◆ **Problem statement**
Please repeat the lines of the records below exactly, from the line containing "Only one of" through the end of the records, inclusive.

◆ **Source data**
★ ★ ★

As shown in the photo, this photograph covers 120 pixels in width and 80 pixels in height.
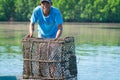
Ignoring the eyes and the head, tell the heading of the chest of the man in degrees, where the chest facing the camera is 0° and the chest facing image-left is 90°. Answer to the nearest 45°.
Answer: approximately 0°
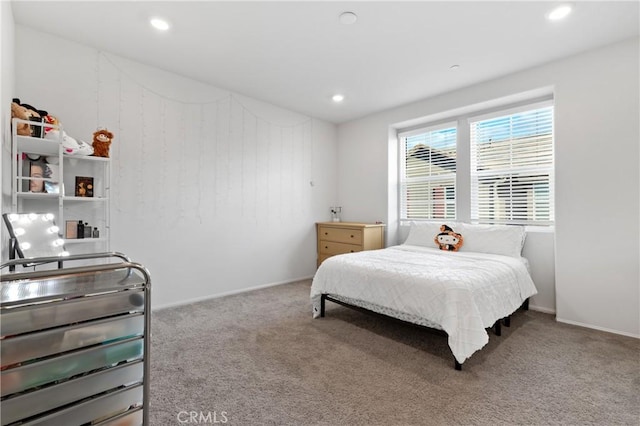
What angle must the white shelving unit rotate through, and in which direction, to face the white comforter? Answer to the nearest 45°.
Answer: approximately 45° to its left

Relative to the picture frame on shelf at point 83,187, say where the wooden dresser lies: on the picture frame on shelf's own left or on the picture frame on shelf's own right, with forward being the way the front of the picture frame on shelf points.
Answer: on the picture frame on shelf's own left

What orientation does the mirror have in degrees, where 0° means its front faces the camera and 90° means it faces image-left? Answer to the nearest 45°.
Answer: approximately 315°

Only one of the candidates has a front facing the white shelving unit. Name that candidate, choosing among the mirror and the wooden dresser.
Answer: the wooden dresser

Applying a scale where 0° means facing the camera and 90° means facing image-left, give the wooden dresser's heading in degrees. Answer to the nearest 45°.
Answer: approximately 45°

★ ★ ★

◆ **Output**
Only one of the candidates has a front facing the white shelving unit. Name that candidate, choosing among the mirror and the wooden dresser.
Answer: the wooden dresser

Applying a scale where 0° means facing the camera and 90° means facing image-left, give the wooden dresser's heading in degrees. Answer to the nearest 45°.
Answer: approximately 45°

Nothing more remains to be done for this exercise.